Douglas Brodmerkel, Respondent,
v
James McCullagh Co., Inc., et al., Appellants.

—[*1] Holland & Knight LLP, New York, N.Y. (Frederick D. Braid and Howard Sokol of counsel), for appellant James McCullagh Co., Inc.

Jackson Lewis LLP, Melville, N.Y. (Wendy J. Mellk and David R. Ehrlich of counsel), for appellants John P. Picone, Inc., and John P. Picone.

Stanley N. Futterman, New York, N.Y., for respondent.

In an action, inter alia, to recover damages for unlawful termination of employment in violation of Labor Law § 740, the defendant James McCullagh Co., Inc., appeals, and the defendants John P. Picone, Inc., and John P. Picone separately appeal, from an order of the Supreme Court, Kings County (Kurtz, J.), dated May 2, 2006, which granted the plaintiff's motion to restore the action to the trial calendar.

Ordered that the order is reversed, on the law and in the exercise of discretion, with one bill of costs to the appellants appearing separately and filing separate briefs, and the motion is denied.

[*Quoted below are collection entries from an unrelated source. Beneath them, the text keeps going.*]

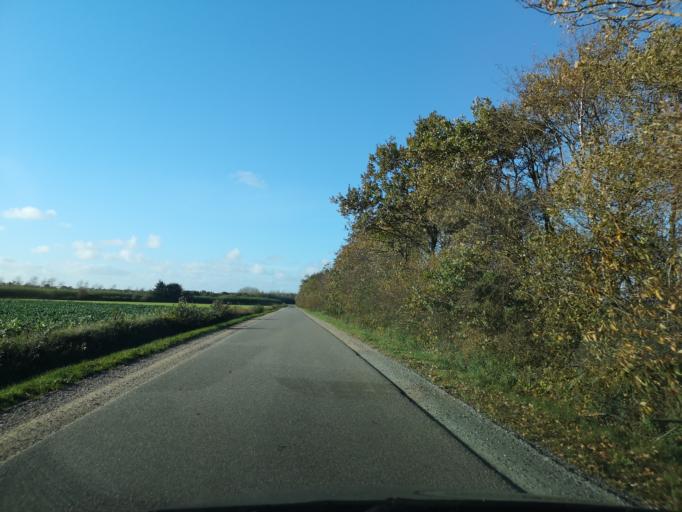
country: DK
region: Central Jutland
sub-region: Ringkobing-Skjern Kommune
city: Tarm
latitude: 55.8135
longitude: 8.4333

"The conclusory, undetailed, and uncorroborated claim of law office failure set forth by the plaintiffs in this case does not amount to a reasonable excuse" (Lugauer v Forest City Ratner Co., 44 AD3d 829 [2007]). Accordingly, the Supreme Court improvidently exercised its discretion in granting the plaintiff's motion to restore the action to the trial calendar. Spolzino, J.P., Krausman, Fisher and Angiolillo, JJ., concur.